Exercise goal
Repeat the listing below line by line, exactly, leaving its pictures behind.
(Data extract)
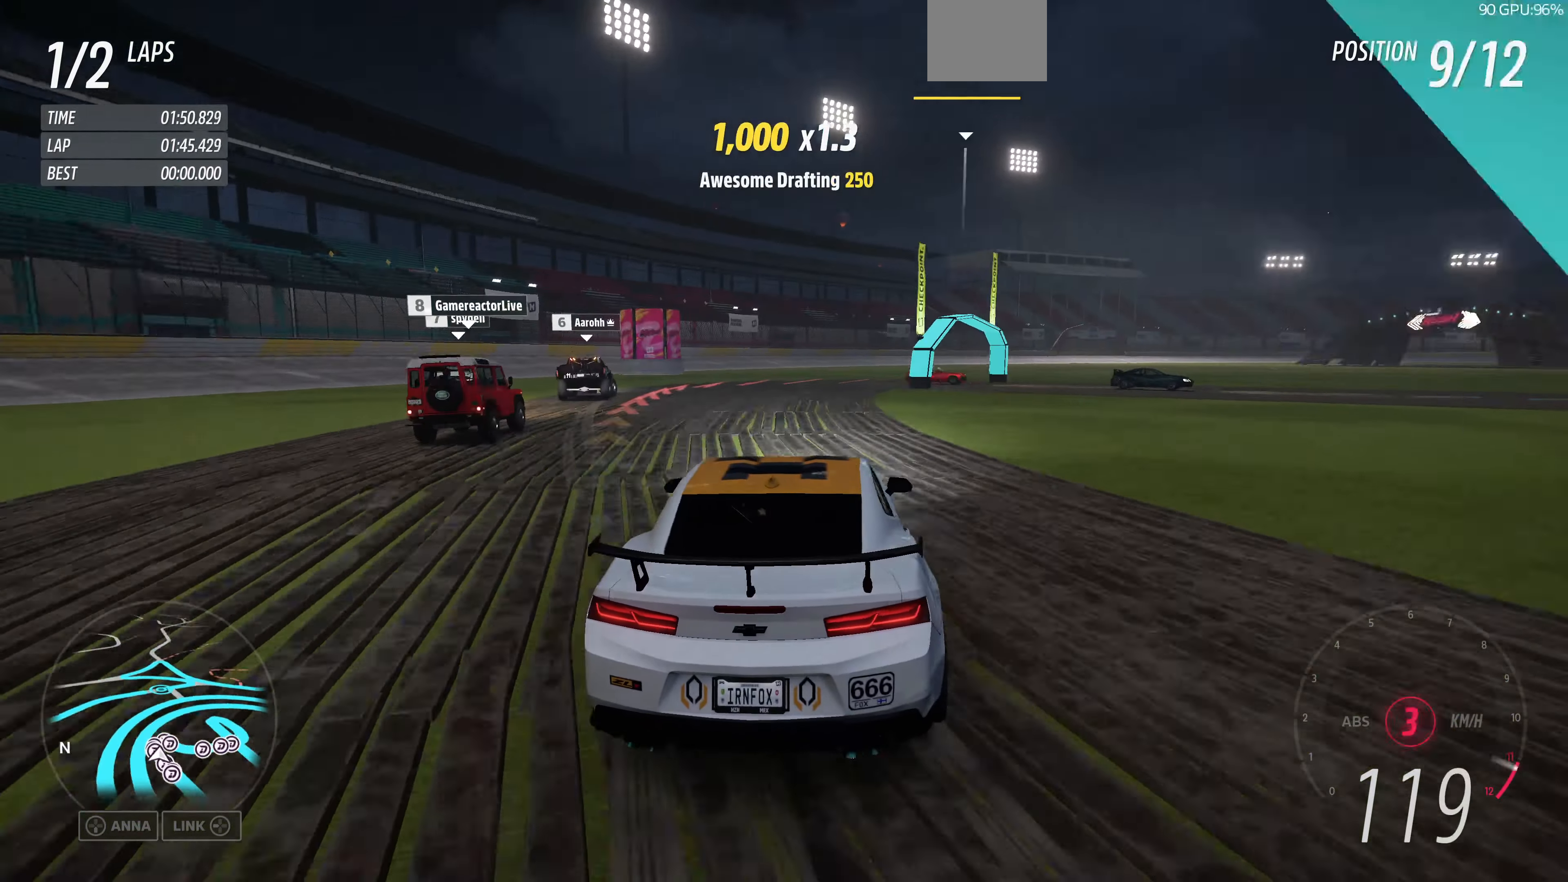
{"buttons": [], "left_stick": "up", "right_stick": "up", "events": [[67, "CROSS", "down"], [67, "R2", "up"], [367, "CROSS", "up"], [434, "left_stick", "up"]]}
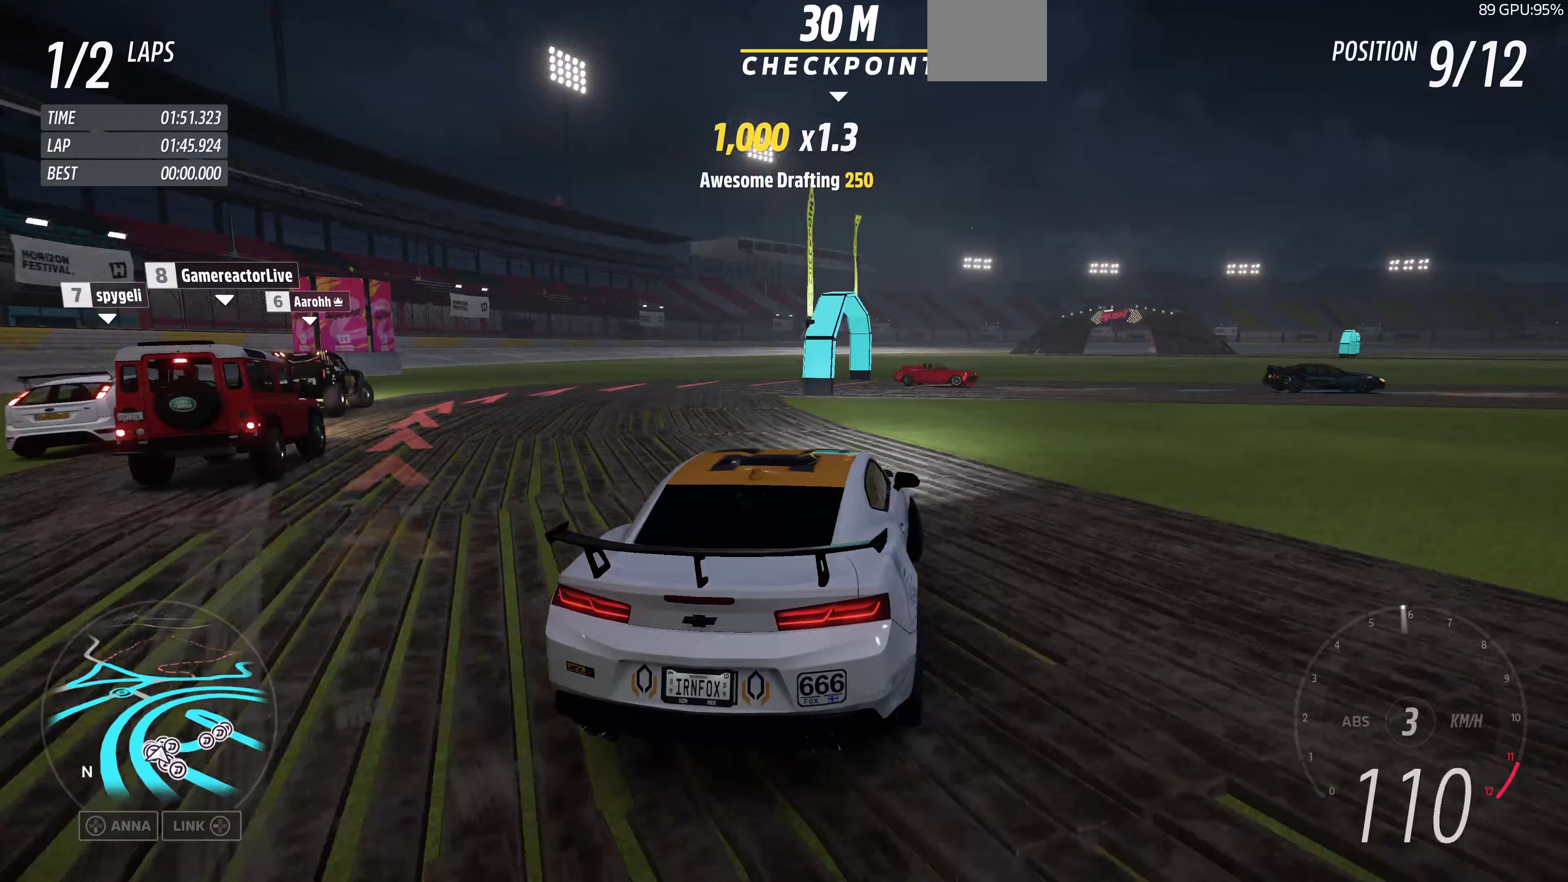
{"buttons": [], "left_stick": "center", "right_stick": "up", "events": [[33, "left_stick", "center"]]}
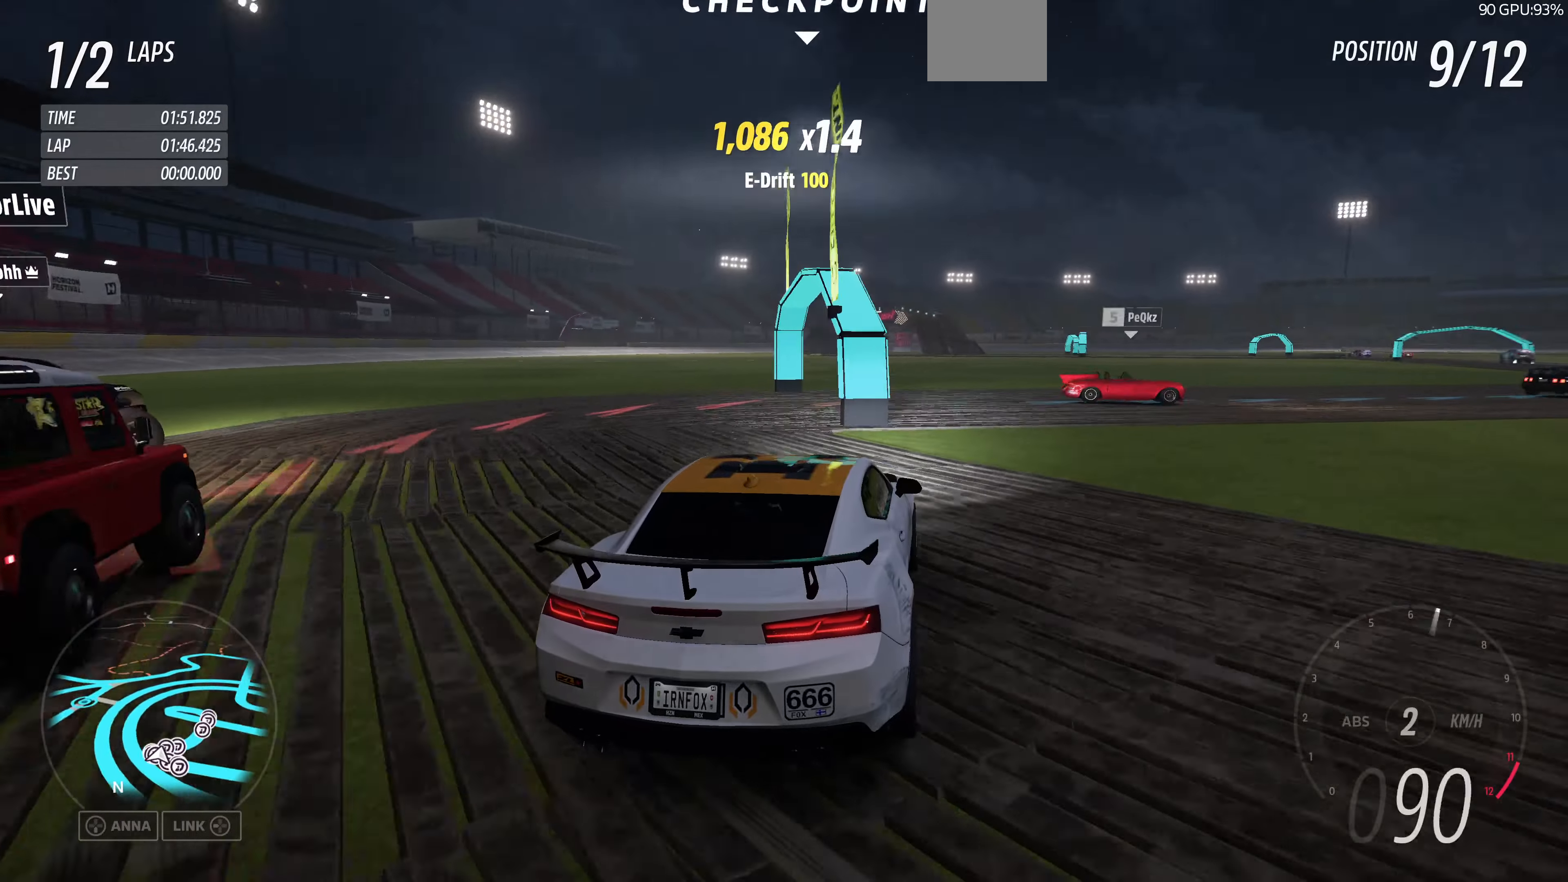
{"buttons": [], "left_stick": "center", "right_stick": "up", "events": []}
(End Data extract)
Your solution
{"buttons": [], "left_stick": "up", "right_stick": "up", "events": [[67, "CROSS", "down"], [67, "R2", "up"], [367, "CROSS", "up"], [434, "left_stick", "up"]]}
{"buttons": [], "left_stick": "center", "right_stick": "up", "events": [[33, "left_stick", "center"]]}
{"buttons": [], "left_stick": "center", "right_stick": "up", "events": []}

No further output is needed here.